I am a criminal defense trial lawyer. This is one of the best explanations I have ever seen in communicating to people that “eye witness” testimony as the “gold standard” is misguided. While it can be reliable, it can also be misleading as many of us do not realize how perception bias can influence our interpretation of visual data. That does not even begin to address the many other factors that may influence one’s ability to recall accurately what we observed.
Thanks for posting this! I watched the whole video several months ago. Tyson is such a pleasure to watch.
Pam, the tv series “Numb3rs” had an episode where Charlie(I think that’s his name), the mathematician, talked about police line-ups for identification.
He wrote six numbers on a piece of paper and asked a policewoman to choose any number, and then another, etc. She always chose a number between 1 and 6. So he asked why and said that he hadn’t limited the numbers, but only asked her to choose any number.
He went on to show something similar with a series of 30 or so pictures presented to a witness. Of course the show has weaknesses, as Charlie can write new algorithms faster than I can cough. Still, I like it as it presents science in positive terms.
Regarding UFO “sightings” -there could be some interesting data about real (but poorly known) electronic phenomenons (just consider the “sprites” above thunderclouds that were only confirmed a few years ago), alas, thanks to the “UFO” label, no serious researcher wants to touch unaccounted for light phenomena with a ten-foot pole.
As for saucer believers, a bona fide super-civilisation would be using “smart dust” for intelligence gathering, and any spacecraft would not be recognisible as such (ultra-thin light sails have no place for crews).
The typical “flying saucer” is a projection (imposed on any atmospheric light phenomena) made by 20th-century people, just like the funny illustrations of Jules Verne novels were projections made by 19th-century people. Neither provides useful illustrations of the real thing.
Good point. NDT is totally wrong when he says there are no aliens because the astronomers would have seen them. We need to check with the microbiologists and isotope chemists!

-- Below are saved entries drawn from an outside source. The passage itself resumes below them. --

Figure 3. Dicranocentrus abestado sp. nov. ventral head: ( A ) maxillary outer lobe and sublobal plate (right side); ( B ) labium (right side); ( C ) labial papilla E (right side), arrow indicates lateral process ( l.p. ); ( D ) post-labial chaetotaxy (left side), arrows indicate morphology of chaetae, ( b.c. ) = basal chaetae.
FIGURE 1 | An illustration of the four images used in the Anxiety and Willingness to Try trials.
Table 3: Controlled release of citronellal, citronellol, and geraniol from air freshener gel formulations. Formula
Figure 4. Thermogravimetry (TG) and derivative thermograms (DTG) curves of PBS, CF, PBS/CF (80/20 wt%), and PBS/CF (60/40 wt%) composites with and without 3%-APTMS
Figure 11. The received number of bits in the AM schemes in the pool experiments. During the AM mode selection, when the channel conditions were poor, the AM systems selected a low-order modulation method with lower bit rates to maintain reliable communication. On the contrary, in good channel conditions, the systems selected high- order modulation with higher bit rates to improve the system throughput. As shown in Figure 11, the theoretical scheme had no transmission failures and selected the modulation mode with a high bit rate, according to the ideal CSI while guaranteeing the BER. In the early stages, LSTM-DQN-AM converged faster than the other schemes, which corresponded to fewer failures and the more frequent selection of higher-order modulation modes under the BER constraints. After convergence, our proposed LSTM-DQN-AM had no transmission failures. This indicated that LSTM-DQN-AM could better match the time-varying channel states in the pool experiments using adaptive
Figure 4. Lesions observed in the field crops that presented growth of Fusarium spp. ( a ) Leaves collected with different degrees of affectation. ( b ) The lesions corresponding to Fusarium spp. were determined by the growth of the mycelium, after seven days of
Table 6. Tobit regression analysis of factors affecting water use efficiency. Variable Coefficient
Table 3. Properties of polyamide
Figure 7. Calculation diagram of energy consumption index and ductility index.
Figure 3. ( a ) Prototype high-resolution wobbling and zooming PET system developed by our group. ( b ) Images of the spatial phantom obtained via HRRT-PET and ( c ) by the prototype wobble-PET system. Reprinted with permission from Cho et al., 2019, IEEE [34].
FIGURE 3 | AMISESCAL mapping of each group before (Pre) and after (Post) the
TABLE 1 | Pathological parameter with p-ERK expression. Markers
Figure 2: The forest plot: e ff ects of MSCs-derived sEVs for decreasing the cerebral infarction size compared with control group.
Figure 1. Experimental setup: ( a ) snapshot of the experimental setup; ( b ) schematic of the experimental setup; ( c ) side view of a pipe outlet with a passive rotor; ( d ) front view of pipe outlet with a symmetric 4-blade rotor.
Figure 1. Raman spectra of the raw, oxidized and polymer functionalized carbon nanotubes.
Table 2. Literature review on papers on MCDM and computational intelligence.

Neil reminds me a lot of Bill Cosby’s early stand-up years – except that Bill isn’t a scientist.
@Pam: One thing that always annoyed me was how certain professions (medical doctor, priest, police) are considered more trustworthy than other people (not just the defendant) despite the absence of any supporting evidence for such assumptions.
Bernarda, I love that show! Of course, if I could do math I would not be a lawyer-from the time I was old enough to know what it was, I wanted to be a genetic research scientist. Of course, no one told me that math is the language of science. So much for that.
For continuing CLE we go to seminars titled “Actual Innoncence” where things such as what was the premise of this show are discussed. I really love this because in these seminars you have everyone in the Criminal Justice system invited. Cops, Judges, Prosecutors and Defense Lawyers. The presenters are usually scientists who are experts at dumbing down this stuff. Maybe someday we will not put innocent people in jail.
MadScientist, I am with you. If I had a dime for everytime someone told me they “always believe cops because everyone knows they are the good guys and they would not lie” I could actually think about retiring someday. I always try to discuss peoples’ propensity to suspend judgment regarding the truthtelling propensity of some types of professionals and abdicate their responsibility to do the hard work of rational analysis.